Pour Nadia Rasamoely, naturopathe et nutrithérapeute à Biarritz, cette limitation ne changerait pas grand-chose à sa pratique : « Je ne recommande pas les fleurs de CBD pour se soigner, car leur dosage est très difficile à maîtriser. Or, il est nécessaire d’adapter le dosage selon les situations à améliorer : douleurs, anxiété ou autres maux. » Cette praticienne de santé suit de près les études scientifiques et informations liées à cette molécule : « Pour rendre le cannabidiol vraiment actif, celui-ci doit passer par une phase de décarboxylation à plus de cent degrés. Donc l’utiliser en tisane, même avec une eau à quatre-vingts degrés, ne permet pas de bénéficier de ses pleines propriétés. »

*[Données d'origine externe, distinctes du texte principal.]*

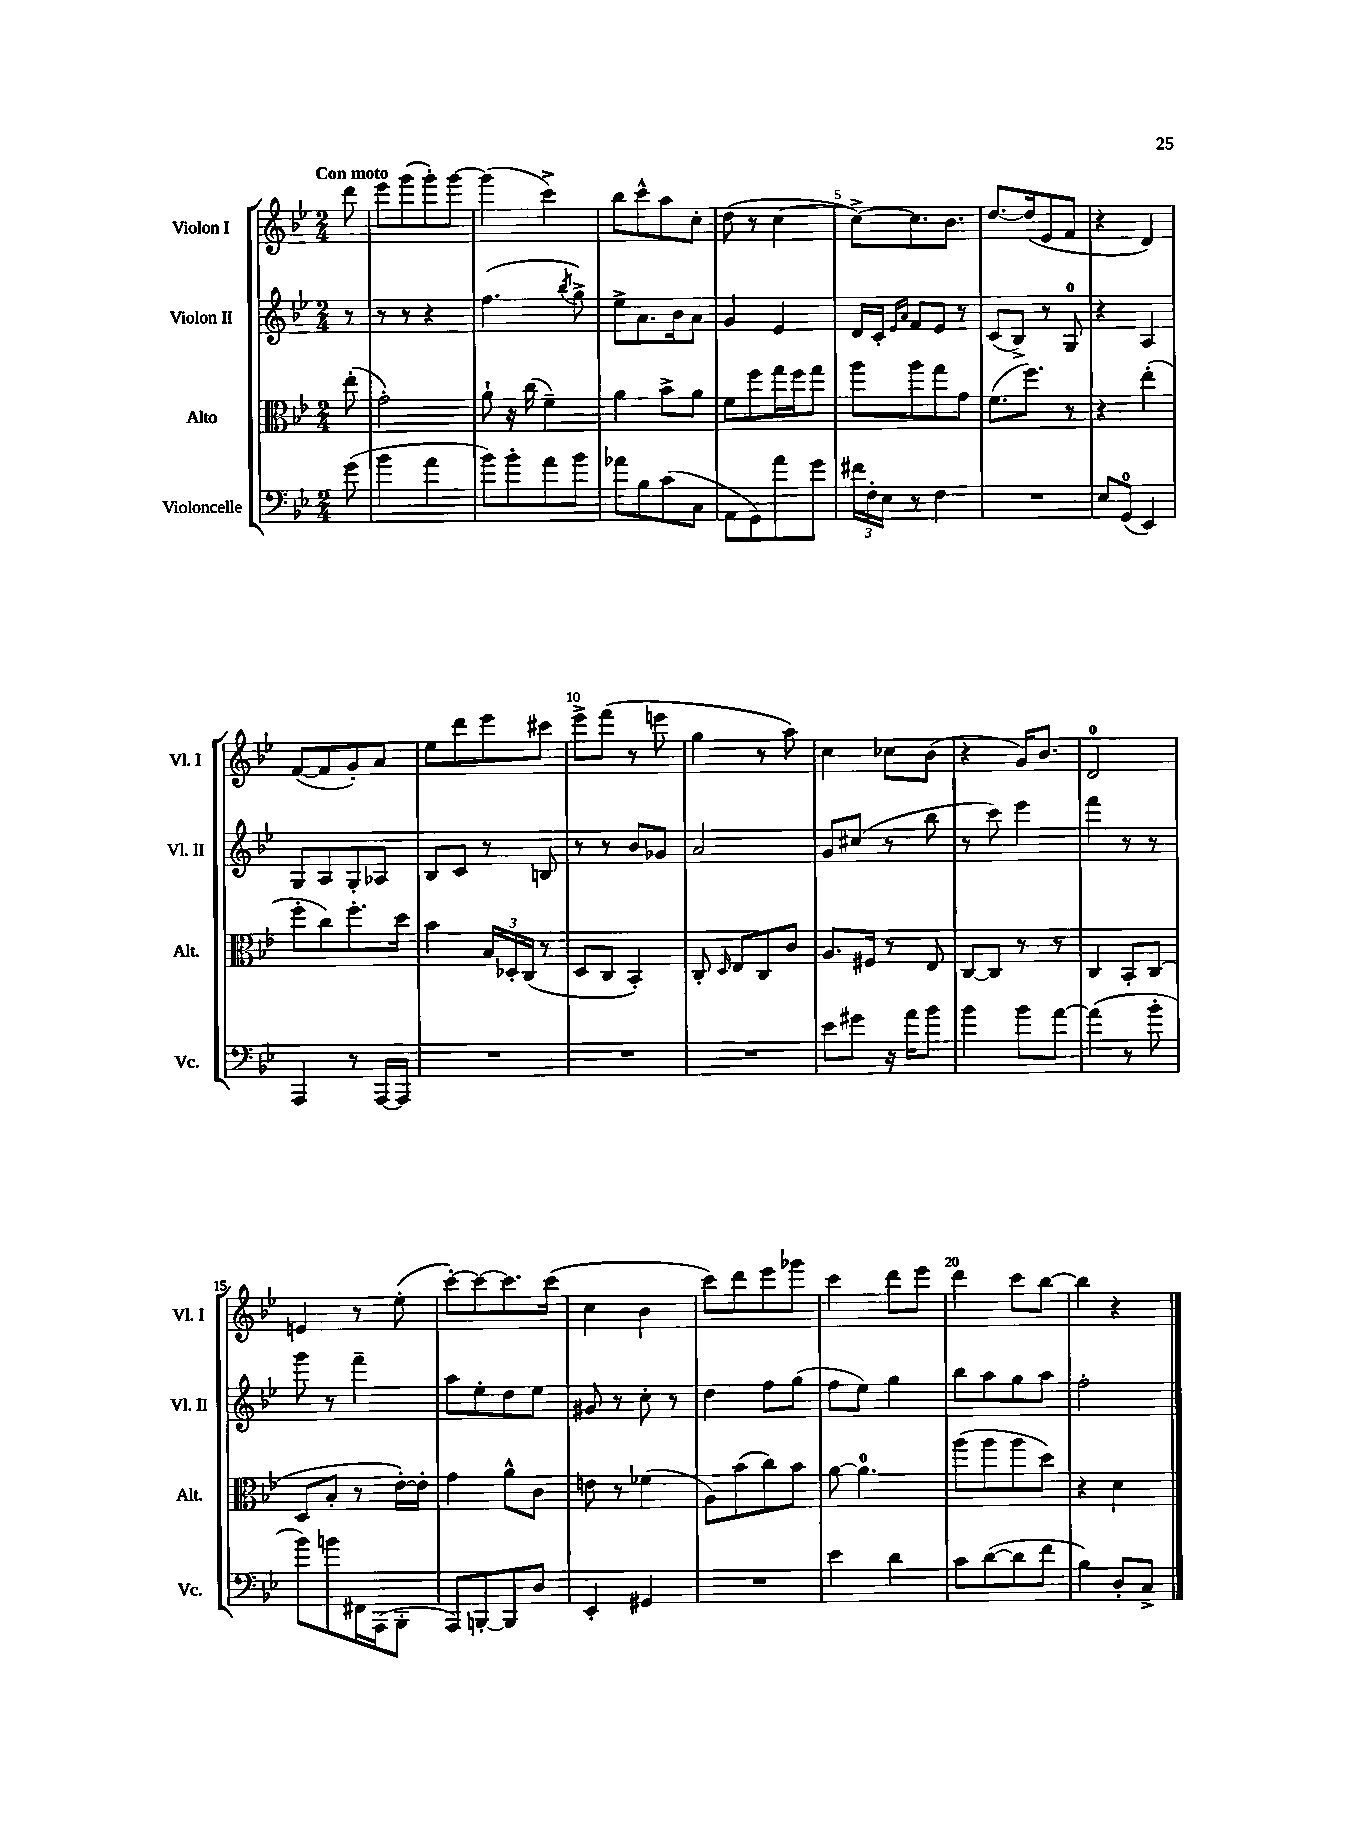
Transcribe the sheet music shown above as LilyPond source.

<<
\new StaffGroup <<
\new Staff = "s0" \with { instrumentName = "Violon I" shortInstrumentName = "Vl. I" } {
    \clef treble \key bes \major \numericTimeSignature \time 2/4 \partial 8 \tempo "Con moto"
    \autoBeamOff d'''8 |
    ees'''8[ g'''8( g'''8-.) g'''8]~ |
    g'''4( c'''4->) |
    bes''8[ c'''8-^ a''8 c''8]-. |
    d''8( r8 c''4~ |
    c''8[~->) c''8. bes'8.] |
    d''8.[~ d''16( ees'8 f'8] |
    r4 d'4) |
    f'8[~( f'8 g'8-.) a'8] |
    ees''8[ d'''8 ees'''8 cis'''8] |
    ees'''8[-> f'''8]( r8 e'''8 |
    g''4 r8 a''8) |
    c''4 ces''8[ bes'8]( |
    r4 g'16[) bes'8.] |
    d'2-0 |
    e'4 r8 ees''8-.( |
    c'''8[~-.) c'''8~ c'''8. c'''16]( |
    c''4 bes'4 |
    c'''8[) d'''8 ees'''8 ges'''8] |
    c'''4 d'''8[ ees'''8] |
    d'''4 c'''8[ bes''8]~ |
    bes''4 r4 \bar "|." |
}
\new Staff = "s1" \with { instrumentName = "Violon II" shortInstrumentName = "Vl. II" } {
    \clef treble \key bes \major \numericTimeSignature \time 2/4 \partial 8
    \autoBeamOff r8 |
    r8 r8 r4 |
    f''4.( \acciaccatura { bes''8 } g''8->) |
    ees''8[-> a'8. bes'16 a'8] |
    g'4 ees'4 |
    d'16[ c'16]-. \grace { ees'16[ a'16] } f'8[ ees'8] r8 |
    c'8[( bes8]->) r8 g8-0 |
    r4 a4 |
    g8[ a8 g8-. aes8] |
    bes8[ c'8] r8 b8 |
    r8 r8 bes'8[ ges'8] |
    a'2 |
    g'8[ cis''8]( r8 bes''8 |
    r8 c'''8) ees'''4 |
    f'''4 r8 r8 |
    g'''8 r8 f'''4-- |
    a''8[ ees''8-. d''8 ees''8] |
    gis'8 r8 c''8-. r8 |
    d''4 f''8[ g''8]( |
    f''8[ ees''8]) g''4 |
    bes''8[ a''8 g''8 a''8] |
    f''2-. \bar "|." |
}
\new Staff = "s2" \with { instrumentName = "Alto" shortInstrumentName = "Alt." } {
    \clef alto \key bes \major \numericTimeSignature \time 2/4 \partial 8
    \autoBeamOff ees''8-.( |
    g'2-.) |
    a'8-! r16 c''16( f'4--) |
    a'4 bes'8[-> a'8] |
    f'8[ f''8 g''16 f''16 g''8] |
    a''8[ a''8 g''8 g'8] |
    f'8.[( f''8.]) r8 |
    r4 ees''4-.( |
    f''8[-. c''8) f''8.-. d''16] |
    bes'4 \tuplet 3/2 { bes16[ des16-. c16]( } r8 |
    d8[ c8] bes,4-.) |
    c8-. \grace { d16 } ees8[ c8 c'8] |
    a8.[ fis16] r8 ees8 |
    c8[~ c8] r8 r8 |
    c4 bes,8[-. c8]( |
    d8[ bes8]-. r8 ees'16[~-.) ees'16]-. |
    g'4 a'8[-^ c'8] |
    e'8 r8 fes'4( |
    a8[) bes'8( c''8) bes'8] |
    a'8~ a'4.-0 |
    a''8[( a''8 a''8 d''8]) |
    r4 d'4 \bar "|." |
}
\new Staff = "s3" \with { instrumentName = "Violoncelle" shortInstrumentName = "Vc." } {
    \clef bass \key bes \major \numericTimeSignature \time 2/4 \partial 8
    \autoBeamOff g'8( |
    bes'4 a'4 |
    bes'8[) bes'8-. a'8 bes'8] |
    aes'8[ bes8 c'8( c8] |
    a,8[ g,8) a'8 g'8] |
    \tuplet 3/2 { fis'16[ f16-. ees16] } r8 f4 |
    R2 |
    ees8[ g,8]-0( ees,4) |
    a,,4 r8 a,,16[~ a,,16] |
    R2 |
    R2 |
    R2 |
    ees'8[ gis'8] r16 a'16[ bes'8] |
    bes'4 bes'8[ a'8]~ |
    a'4( r8 bes'8-. |
    bes'8[) b'8 fis,16 a,,16( bes,,8]-. |
    a,,8[) b,,8~-. b,,8 d8] |
    ees,4-. gis,4 |
    R2 |
    ees'4 d'4 |
    c'8[ d'8~( d'8 f'8] |
    bes4) d8[-. c8]-> \bar "|." |
}
>>
>>
\layout { \context { \Score \override BarNumber.break-visibility = ##(#f #t #t) barNumberVisibility = #(every-nth-bar-number-visible 5) } }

Une prohibition paradoxale ?
Si l’interdiction de se fournir en fleurs ou tisane de CBD françaises aurait peu d’incidence sur la sphère thérapeutique du bien-être, elle pourrait poser problème en revanche à ceux qui utilisent le CBD sous forme d’inhalation, de vaporisation, ou qui fument ces fleurs pour leur action relaxante et thérapeutique. Pour justifier cette prohibition, les autorités s’appuient sur des arguments de santé et de sécurité publique. Un paradoxe et un non-sens pour Aurélien Delecroix, président du Syndicat professionnel du chanvre : « Les consommateurs continueront à importer des fleurs de l’étranger sans traçabilité au lieu de se fournir dans une filière CBD française, contrôlée et encadrée, telle que nous l’avions recommandée. » Sans compter que fumer des fleurs de CBD est, pour un certain nombre de consommateurs de cannabis, un support de sevrage du THC ou une solution de remplacement.

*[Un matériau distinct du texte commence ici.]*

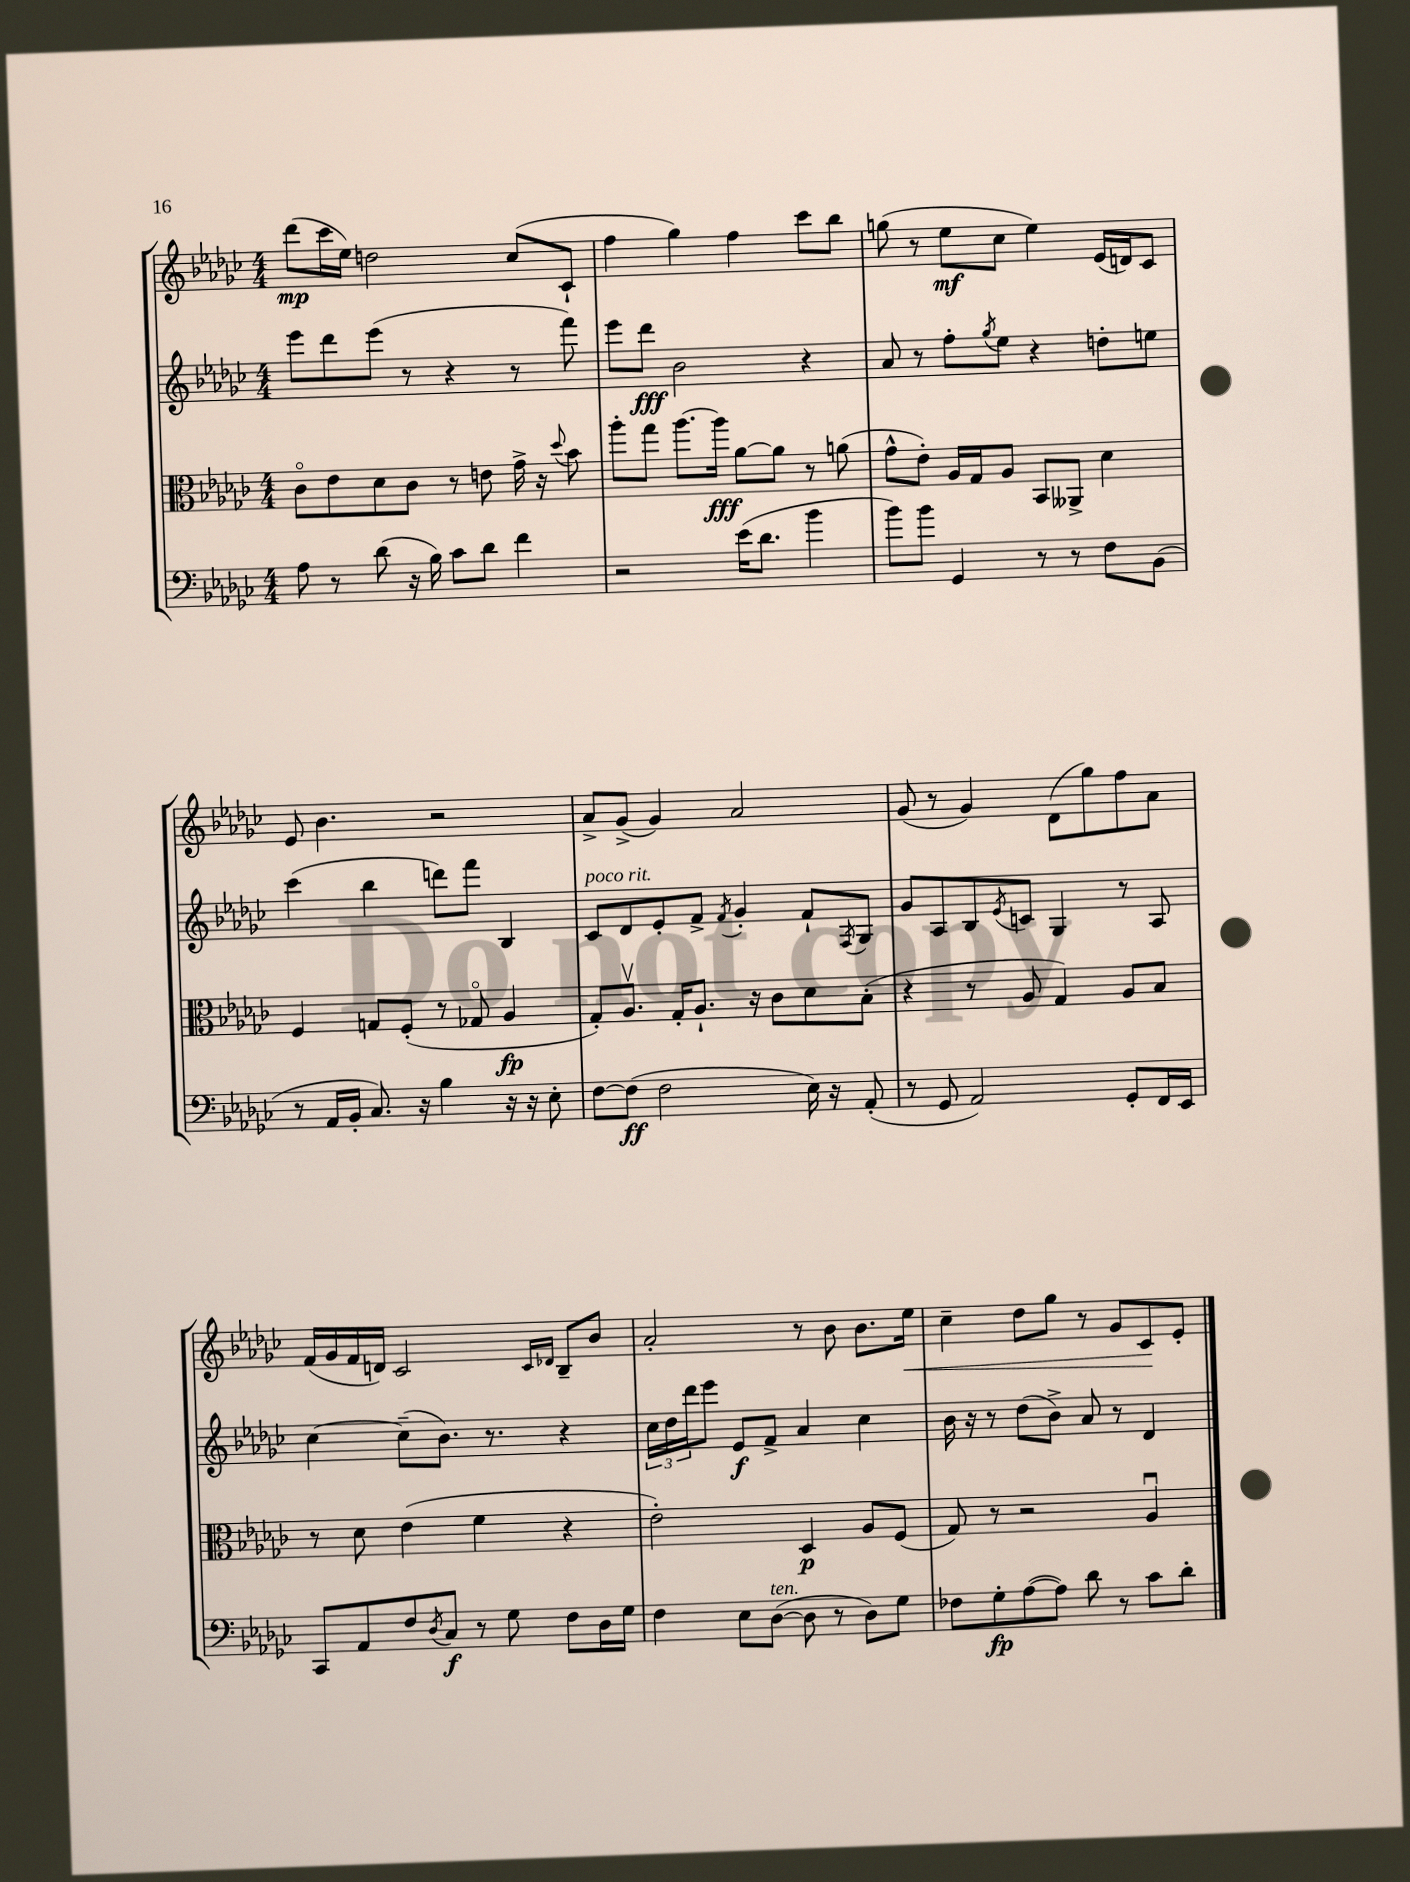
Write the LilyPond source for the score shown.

D’après de nombreux acteurs du secteur, ceux qui pâtiraient le plus de cette réglementation seraient les petits producteurs qui misaient sur une filière de cannabidiol hexagonale. Pour être rentables, ils comptaient sur la vente de fleurs aux détaillants (tabac-presse, CBD shops…) payée entre 400 et 500 € le kilo. Ce débouché, le décret l’interdirait en obligeant à utiliser les fleurs uniquement comme matière première de transformation, payée cent fois moins au kilo… Un projet de décret qui hypothèque donc le développement d’une filière CBD florissante avec un contrôle qualité labellisé. Sur la même ligne, plusieurs députés de la mission parlementaire sur le cannabis estiment que le cannabidiol fait encore les frais d’un amalgame avec le « cannabis récréatif » (4).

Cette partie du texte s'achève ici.